Despite the actions of individual countries and regions, there is still a need for a legally binding international agreement. Once these are forthcoming there would still need to be sophisticated political solutions at all levels; from the binding international agreement to regional, national and local policies (Maslin and Scott 2011). This multi-level governance is essential as it provides redundancy in the system and acts as a regulatory safety net if higher-level policies break down or are gamed. For example, the UN Clean Development Mechanism (CDM) gives credits for projects involving the capture of industrial gases (hydrofluorocarbons or HFCs) and has regrettably been easy to game. The regulation has created a perverse incentive for companies to produce more HCFC-22, a refrigerant and powerful greenhouse gas being phased out under the Montreal Protocol, in return for windfall profits for capturing the HFC-23 by-product from its production. The European Commission concluded in 2011 that production of HCFC-22 could be higher today than it would have been in the absence of CDM activity.
Action on climate change, therefore, should always contain an element of win–win. For example, supporting a huge increase in renewable energy not only reduces emissions but helps to provide energy security by reducing the reliance on imported oil, coal and gas (Bradshaw 2010). Reduced deforestation and reforestation should not only draw down CO2 from the atmosphere but help to retain biodiversity, stabilise soils and provide livelihoods for local people via carbon credits. Measures that reduce car use will increase walking and cycling, which in turn reduce obesity and heart attacks (Haines et al. 2009). No one can object to creating a better world, even if we are extremely lucky and the scale of climate change is on the low end of all projections. This point was beautifully illustrated by a cartoon published in USA Today in 2009 (see Figure 4).

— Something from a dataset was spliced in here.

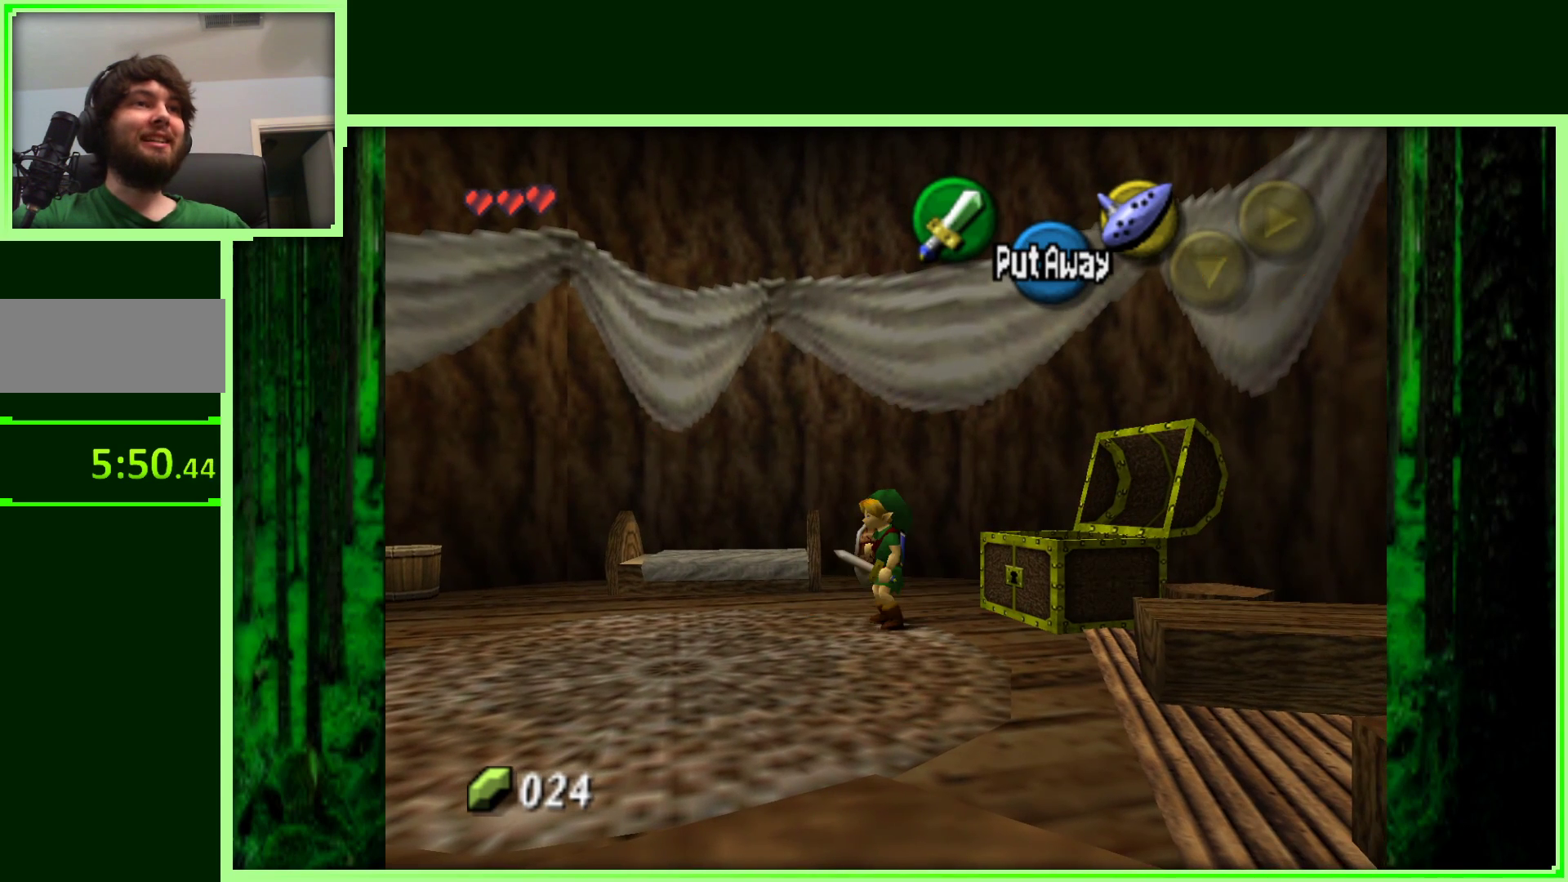
{"buttons": [], "left_stick": "left", "events": [[33, "B", "down"], [150, "B", "up"], [200, "left_stick", "left"]]}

Predicting the future is extremely hard. Climate scientists’ projections of the future and their associated uncertainties are an essential tool to allow us to understand the consequences of our actions. Climate scientists need to communicate the fundamental strengths of the science and why estimations of uncertainties demonstrate the transparency of our knowledge. We do not need to demand impossible levels of certainty from the models to envisage a better safer future.